EDITORIAL: The end of the landfill as we know it

Written by Tessa Schweigert

Residents must take responsibility for separating waste, recycling

If you’re not in the habit of separating your trash, now’s the time to start.

Why now? The Powell and Clark landfills close to household waste today (Tuesday), bringing the end to landfill operations as we’ve known them for decades.

That means it’s time to rethink trash.

Residents need to consciously think about what they throw away and what can be recycled. So much of what is thrown away doesn’t belong in the landfill. Many materials can be reused, recycled or repurposed.

Our community is blessed to have the expanded Powell Valley Recycling, which accepts cardboard, plastics and paper, and the Habitat for Humanity ReStore, where you can donate household materials such as excess paint, building supplies and furniture.

It may take more time to recycle, but it’s certainly worth the effort. Powell’s household trash now must be hauled to the regional landfill in Cody, so recycling also reduces the amount of fuel and money it will take to process trash.

Though closing to household waste as of today, both the Clark and Powell landfills will remain open for many dry materials. Any garbage containing liquids must end up in the lined regional landfill in Cody.

Beginning today, residents can dispose of bagged waste in separate roll-off bins in Powell or Clark, but the fee is higher. That’s part of why residents must pay attention now to what they’re throwing away.

If you take a load of trash that mixes dry materials — tires, plastic piping, grass, tree branches — with regular household trash, then everything must end up at the Cody landfill. However, if you separate those dry materials, then that load can go in the Powell or Clark landfills.

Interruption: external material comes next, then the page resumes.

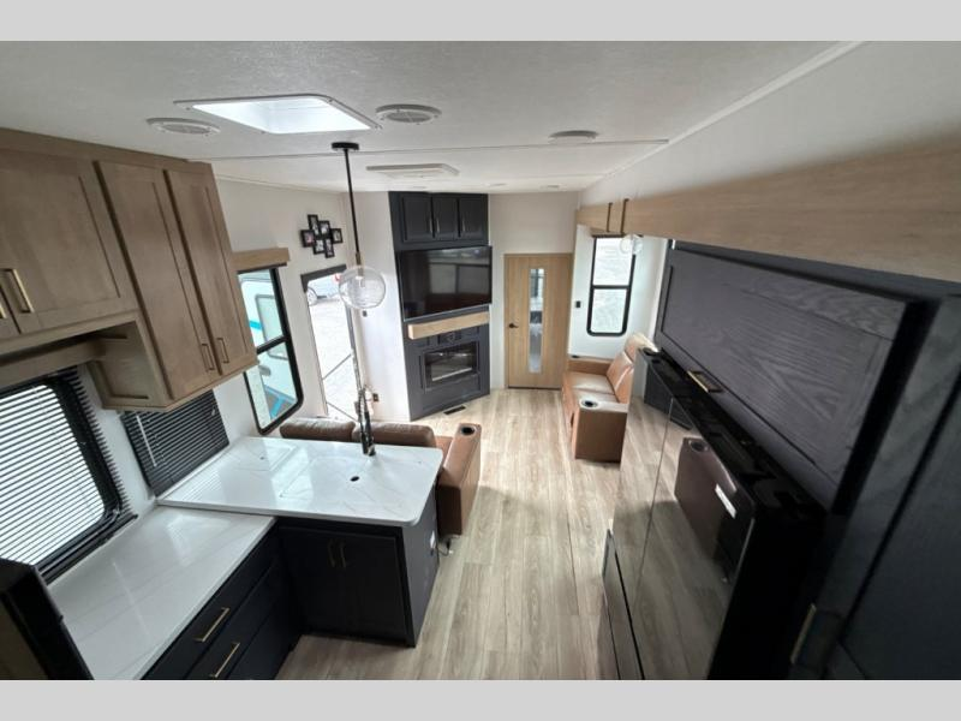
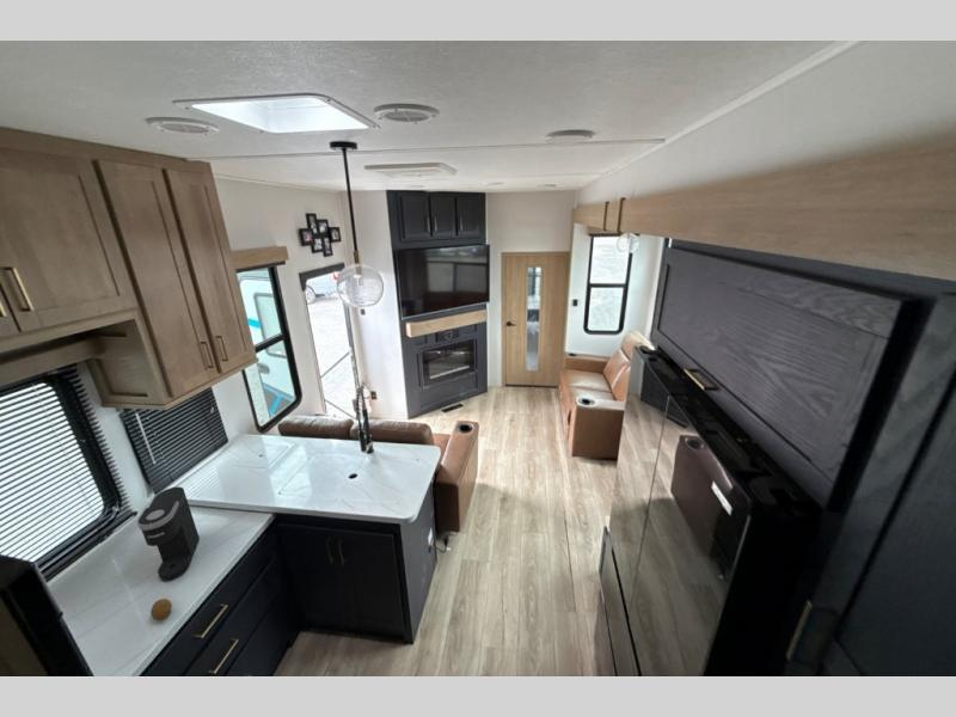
+ fruit [149,598,173,621]
+ coffee maker [136,485,201,582]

An easy way to distinguish between acceptable and unacceptable waste: if it could blow away in the wind or attract animals, then it probably is household trash destined for the Cody landfill, said Sandie Morris, county landfill office manager.

A more complete list of what is acceptable and unacceptable is available at the Park County Solid Waste office or online at www.powelltribune.com with Thursday’s landfill story.

It’s important for all residents to follow these new rules for landfills.

“We are trying to keep the Powell and Clark landfills open for as many other resources as possible,” Morris told the Tribune. “Sneaking or hiding your unacceptable trash (municipal solid waste) into the facility only adds to the chances of getting a permit violation and the possibility of losing the landfill completely.”

Many services remain available at the local landfill as usual, and that’s a good thing. But let’s start utilizing our local recycling services more and our landfills less, right now.